Before you do anything else: ARE YOU SURE THERE IS NO OUTAGE? AI services are still fairly new, they iterate frequently and quickly, and for this reason they tend to have frequent outages. Before you do anything else, please do check whether there's an outage. You'd be surprised at how many issues are down to this trite reason.
Your web server needs to “talk” to your AI service. This involves having Joomla running on your web server make HTTP requests to your AI service's API endpoint. This is fairly standard and mostly works fine, but there are some cases where network issues might cause problems.
If the connection generally works, but generating content seems to fail if the returned content is longer than a trivially small size, you probably have a timeout issue. Please note that AITiny does try to set an infinite PHP time limit and sets a request time limit of ten minutes (600 seconds) for contacting the AI service. However, there are other time limits involved. At the very least, your server's Operating System has a limit on how long a process can work before terminating (ulimit -t). Moreover, your web server usually has a time limit waiting for PHP to return content. If any of these limits is lower than the time required for the AI service to return a response, you get a timeout. You can try asking your host to raise those limits to what you find to be practical for your use case.
If the problem is intermittent and does not fall under the specific case listed above, you must contact your host. That would indicate that their network connectivity is experiencing issues.
If the problem started suddenly, without you or anyone else making any change (do check before you assume that's the case!), please check if the AI service you are using is experiencing any API issues. It is frustrating, but every service on the Internet will have some downtime every now and then.
If you could not make it work at all, ever, start by checking whether your server has the PHP cURL extension installed, and whether cURL supports HTTPS. To do that go to your site's administrator back-end and click on System, Information, System Information. Click on the PHP Information tab. Check if there is a header labeled curl. Find the Protocols line under it and check if the comma-separated list there includes https
. If you do not see the curl header, or the Protocols line does not include https, you will have to contact your host and ask them to please install and enable the curl PHP extension on your site – or give you instructions on how to do that yourself.
If you are using a locally hosted AI service please consult Using a locally hosted AI service. Quick reminders. Do remember that if you are trying to combine a live site with a locally hosted AI service you need tunneling to expose the service to the Internet. Likewise, if your live site is using HTTPS you will need to make sure your AI service tunnel is also using HTTPS.
If you are using a locally hosted or self-hosted AI service which uses HTTPS for its endpoint please keep in mind that your TLS (HTTPS) certificate must have a valid signature (it cannot be self-signed), and its Canonical Name (CN) must match the domain and subdomain of your API endpoint.

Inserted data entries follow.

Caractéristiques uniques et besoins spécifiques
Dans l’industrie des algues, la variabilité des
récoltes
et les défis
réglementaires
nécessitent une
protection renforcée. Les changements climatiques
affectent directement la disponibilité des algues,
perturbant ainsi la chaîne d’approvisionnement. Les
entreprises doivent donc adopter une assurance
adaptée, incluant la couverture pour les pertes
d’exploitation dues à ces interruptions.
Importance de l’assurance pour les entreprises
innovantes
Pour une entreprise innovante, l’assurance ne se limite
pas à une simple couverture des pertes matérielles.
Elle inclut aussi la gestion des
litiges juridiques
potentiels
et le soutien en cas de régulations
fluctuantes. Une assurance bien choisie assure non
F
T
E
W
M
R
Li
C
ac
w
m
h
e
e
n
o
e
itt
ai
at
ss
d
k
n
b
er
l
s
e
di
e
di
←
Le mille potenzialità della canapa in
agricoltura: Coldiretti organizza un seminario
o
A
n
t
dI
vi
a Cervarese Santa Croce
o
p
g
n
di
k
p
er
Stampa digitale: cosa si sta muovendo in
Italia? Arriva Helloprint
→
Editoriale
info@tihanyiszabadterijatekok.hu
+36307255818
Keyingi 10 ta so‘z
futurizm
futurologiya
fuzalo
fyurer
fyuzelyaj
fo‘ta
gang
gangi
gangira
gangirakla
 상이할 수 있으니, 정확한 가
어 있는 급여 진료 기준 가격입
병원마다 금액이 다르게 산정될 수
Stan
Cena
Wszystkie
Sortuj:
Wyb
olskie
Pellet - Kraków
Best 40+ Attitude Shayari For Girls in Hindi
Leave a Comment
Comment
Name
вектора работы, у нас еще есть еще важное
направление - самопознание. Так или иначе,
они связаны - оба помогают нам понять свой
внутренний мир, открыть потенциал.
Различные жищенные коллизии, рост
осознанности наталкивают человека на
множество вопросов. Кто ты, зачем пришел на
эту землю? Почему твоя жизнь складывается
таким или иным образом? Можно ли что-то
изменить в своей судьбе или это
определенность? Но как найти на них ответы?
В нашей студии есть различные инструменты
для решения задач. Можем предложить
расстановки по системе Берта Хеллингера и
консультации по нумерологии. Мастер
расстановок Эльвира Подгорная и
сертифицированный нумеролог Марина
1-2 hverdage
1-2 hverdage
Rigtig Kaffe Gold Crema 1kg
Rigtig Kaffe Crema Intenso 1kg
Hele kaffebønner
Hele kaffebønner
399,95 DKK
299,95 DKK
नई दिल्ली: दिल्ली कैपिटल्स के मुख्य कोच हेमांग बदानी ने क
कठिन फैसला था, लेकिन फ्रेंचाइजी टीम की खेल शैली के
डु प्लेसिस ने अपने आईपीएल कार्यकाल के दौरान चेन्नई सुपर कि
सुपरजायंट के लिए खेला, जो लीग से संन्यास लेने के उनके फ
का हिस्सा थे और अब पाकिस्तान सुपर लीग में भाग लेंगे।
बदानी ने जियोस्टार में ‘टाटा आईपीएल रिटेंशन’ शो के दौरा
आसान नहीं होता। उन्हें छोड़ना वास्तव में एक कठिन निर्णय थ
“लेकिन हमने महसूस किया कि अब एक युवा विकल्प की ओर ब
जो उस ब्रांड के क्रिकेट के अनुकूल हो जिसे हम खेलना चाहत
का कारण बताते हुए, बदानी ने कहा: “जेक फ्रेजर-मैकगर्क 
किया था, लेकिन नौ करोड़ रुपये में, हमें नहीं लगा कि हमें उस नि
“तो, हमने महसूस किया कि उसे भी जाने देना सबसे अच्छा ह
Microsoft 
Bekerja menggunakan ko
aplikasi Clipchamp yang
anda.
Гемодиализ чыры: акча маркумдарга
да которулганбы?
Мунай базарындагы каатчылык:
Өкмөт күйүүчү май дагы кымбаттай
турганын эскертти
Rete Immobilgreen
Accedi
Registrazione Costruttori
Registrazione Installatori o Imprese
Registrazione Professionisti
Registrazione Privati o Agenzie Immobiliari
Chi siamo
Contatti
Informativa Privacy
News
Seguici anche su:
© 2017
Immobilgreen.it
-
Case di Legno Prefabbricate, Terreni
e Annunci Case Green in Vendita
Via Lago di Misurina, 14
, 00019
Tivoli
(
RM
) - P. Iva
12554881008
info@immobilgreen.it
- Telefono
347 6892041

If your version of Joomla is more than 2 months old it is possible that its Certification Authority cache (cacert.pem
) file is out-of-date. This may cause come connections made to HTTPS services, like those made to AI services, to fail. The reason is that this file being out of date, Joomla does not know that the TLS certificate used by the AI service has a valid signature if that signature is issued by a Certification Authority that was not part of the now outdated cacert.pem
file. It's the same reason why very old Internet-connected devices which no longer receive updates eventually stop being able to connect to the Internet. Of course, you can download an up-to-date copy of this file from cURL's development site and place it under the libraries/vendor/composer/ca-bundle/res
folder of your site, overwriting the existing file. This will restore connectivity.
If all else fails, the most likely cause is that your host has a firewall or proxy set up on their server which blocks or caches HTTP requests made to external servers. If the request to your AI service is blocked, or its contents are cached, you will experience weird issues. Unfortunately, the only thing you can do is ask your host and hope that the first level tech will understand what you are saying, or decides to escalate it to a more senior second level tech.